Figure 14-7. Failure Recovery Example
Retransmitting on the alternate path decreases failure recovery time. Further, if the primary path fails, the alternate path is automatically selected as the primary path. The path failure recovery mechanism is completely transparent to the application that uses SCTP.
The IETF Transport Working Group proposes two promising additions to the SCTP protocol:
The first proposal is to allow for IP address information reconfiguration on an existing association. This feature can be useful for hardware that provides for hot swap of an Ethernet card, for example.

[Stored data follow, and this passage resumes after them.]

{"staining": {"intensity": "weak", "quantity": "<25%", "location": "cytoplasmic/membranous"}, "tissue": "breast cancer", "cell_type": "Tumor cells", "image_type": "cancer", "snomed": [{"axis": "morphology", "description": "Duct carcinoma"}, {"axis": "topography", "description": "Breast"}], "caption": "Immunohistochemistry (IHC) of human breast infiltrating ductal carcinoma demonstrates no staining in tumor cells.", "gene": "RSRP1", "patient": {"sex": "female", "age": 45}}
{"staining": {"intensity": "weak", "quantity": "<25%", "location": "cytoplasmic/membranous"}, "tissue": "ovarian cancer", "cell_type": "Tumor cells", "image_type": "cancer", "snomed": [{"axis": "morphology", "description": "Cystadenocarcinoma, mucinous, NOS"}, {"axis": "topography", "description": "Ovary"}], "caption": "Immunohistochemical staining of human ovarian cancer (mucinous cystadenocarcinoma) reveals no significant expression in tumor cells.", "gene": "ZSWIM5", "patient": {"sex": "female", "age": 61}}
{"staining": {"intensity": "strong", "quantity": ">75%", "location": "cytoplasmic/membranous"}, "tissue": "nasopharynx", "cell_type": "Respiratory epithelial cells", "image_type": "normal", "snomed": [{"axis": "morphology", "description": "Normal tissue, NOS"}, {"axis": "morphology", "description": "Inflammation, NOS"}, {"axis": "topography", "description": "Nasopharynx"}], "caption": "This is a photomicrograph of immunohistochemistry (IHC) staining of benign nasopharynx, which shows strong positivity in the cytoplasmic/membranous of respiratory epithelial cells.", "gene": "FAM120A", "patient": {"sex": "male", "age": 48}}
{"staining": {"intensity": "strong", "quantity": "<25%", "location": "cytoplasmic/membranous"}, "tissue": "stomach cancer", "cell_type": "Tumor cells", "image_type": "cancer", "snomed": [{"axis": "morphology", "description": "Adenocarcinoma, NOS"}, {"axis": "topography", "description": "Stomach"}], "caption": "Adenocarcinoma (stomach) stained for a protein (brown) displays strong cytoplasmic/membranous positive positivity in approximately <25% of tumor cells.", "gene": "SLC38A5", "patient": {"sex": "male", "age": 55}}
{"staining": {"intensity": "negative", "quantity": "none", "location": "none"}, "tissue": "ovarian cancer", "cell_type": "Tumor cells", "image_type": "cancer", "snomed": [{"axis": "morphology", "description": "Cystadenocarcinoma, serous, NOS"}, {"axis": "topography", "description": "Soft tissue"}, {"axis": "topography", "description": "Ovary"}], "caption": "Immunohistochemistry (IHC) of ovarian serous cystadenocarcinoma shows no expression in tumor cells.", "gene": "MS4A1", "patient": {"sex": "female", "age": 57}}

A new Ethernet card could be added and the Ethernet card's IP address could then be added to the association without requiring system downtime.
The second proposal allows for partially reliable transport on a per message basis. In other words, the application can determine how a message should be treated if it needs to be retransmitted. For instance, the application can decide that a message is stale and no longer useful if it has not been delivered for two seconds. SCTP then moves past that message and stops retransmitting it.